Seeing the President shoot himself in front of him forced Captain America to quit as Cap for awhile.
Very effective piece of writing by Englehart, and boy, he and Buscema sure did fit in a lot of story into these pages!!






26 Comments
Trebbers
June 10, 2009 at 3:03 am
It really helps if you imagine the captions as being read by Morgan Freeman.
Lt. Clutch
June 10, 2009 at 3:17 am
Boy, Englehart sure had it in for Nixon. I guess this makes the original Moonstone the MU equivalent of John Dean. Interesting how it all lead into the creation of Nomad, and three decades later, Kurt Busiek’s classic series Avengers Forever.
Moony and his costume do suck, though.
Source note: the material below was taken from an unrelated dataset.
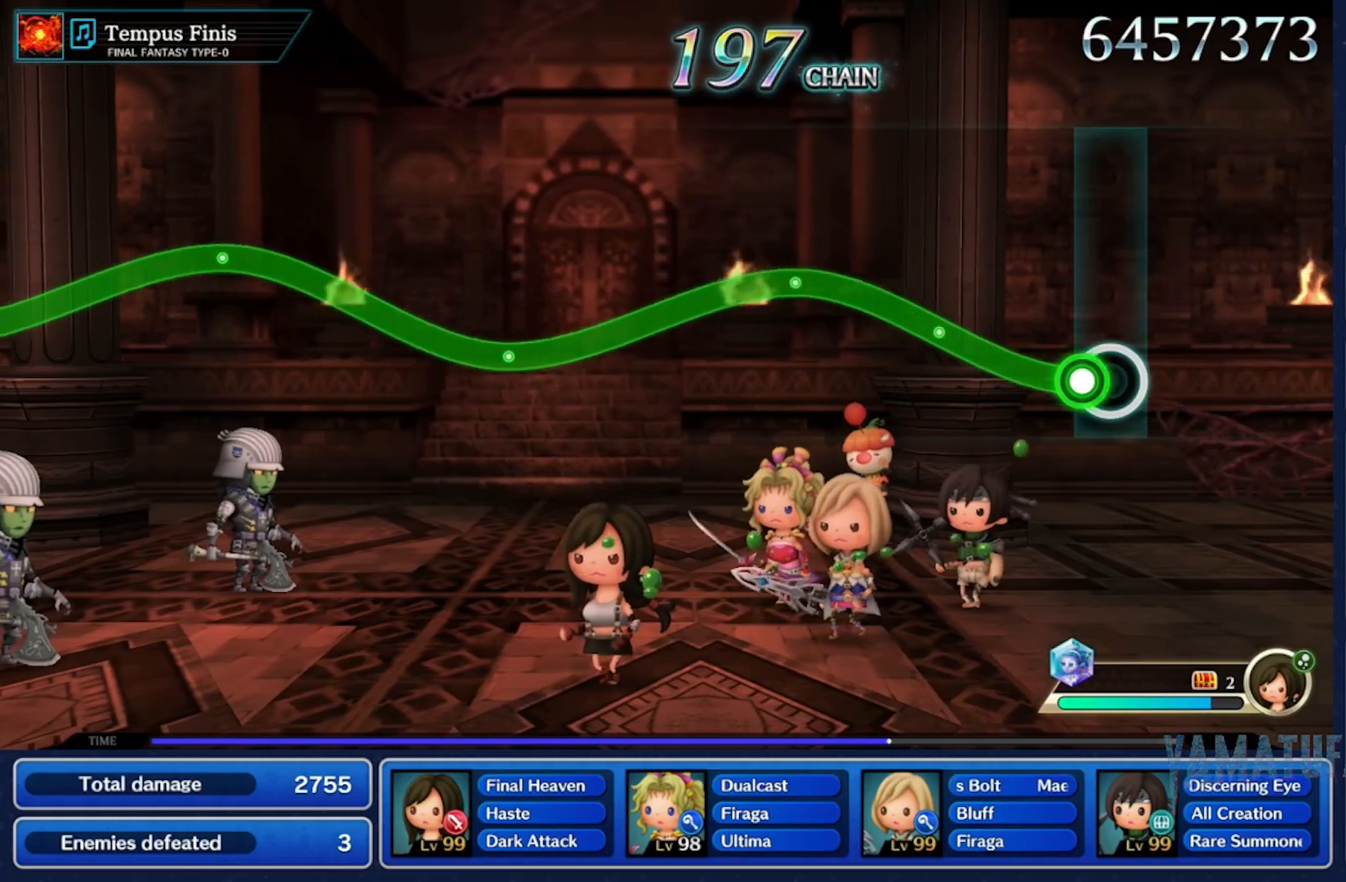
{"buttons": ["R2"], "left_stick": "center", "right_stick": "center", "button_events": [[83, "R2", "down"]]}
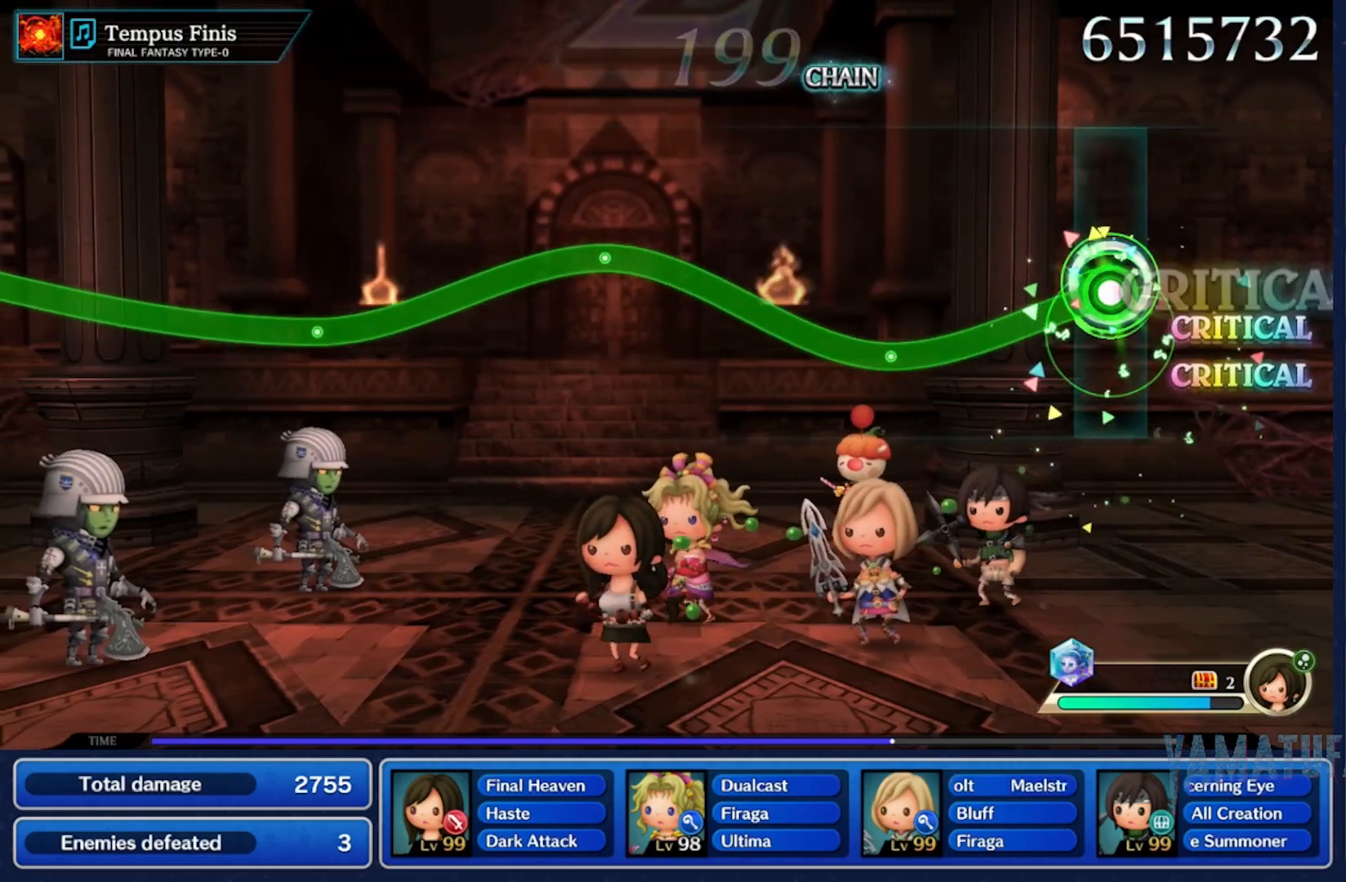
{"buttons": ["R2"], "left_stick": "up", "right_stick": "center", "button_events": []}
I like Dr. Karla Sofen a whole lot better.
Alastair
June 10, 2009 at 3:40 am
I do not read No.1 as the President, but someone senior in the adminstration. I know Engleheart was running of Watergate and the felling of distrust, but dispite the implication if it not stated in this or the following issue where he gives up the sheild after talking the avengers and Falcon who he saw.
I would have expected more public impact and impact from the avengers if the Pres ahd been shot. and more effect across the comics, the line we still pretty tight in those days and he was writing the avengers.
My view is that is head of the Joint cheifs, who in turn may be someone he servered with in WWII the embodiment to him of the US army what it and the country stand for. HE would then be betrayed, by his country, this family (army) and a friend.
JamesMurton
June 10, 2009 at 3:46 am
Definitely a classic moment. Englehart, for all the flak he may have received over his handling of events during his FF run, for example, sure wrote some great Cap stories.
Gavin
June 10, 2009 at 5:08 am
I agree that it wasn’t the President because even the entry on The Secret Empire in the OHOTMU states that it was a high level government official. The fact that it is left ambiguous is intentional in that Cap knows but we the reader don’t know exactly who it is and can fill it in themselves.
T.
June 10, 2009 at 5:30 am
I like it better as ambiguous than speicifically being the President, even if that’s what Enlehart intended deep down.
Adam
June 10, 2009 at 5:38 am
I thought Englehart wanted to use Nixon, but editorial nixed it, no?
Interesting observation: I’ve never read the original story, but I’ve been aware of it. Having read Avengers Forever, my first thought is that Cap went off to the Destiny War between panels 5 and 6 of the last page. So he’s double-demoralized in those last panels, having given up the chance to have changed history as well.
Brian Cronin
June 10, 2009 at 5:42 am
You can read my book, Was Superman a Spy?, for the answer to that question!
Brud Lee
June 10, 2009 at 6:57 am
You can read my book, Was Superman a Spy?, for the answer to that question!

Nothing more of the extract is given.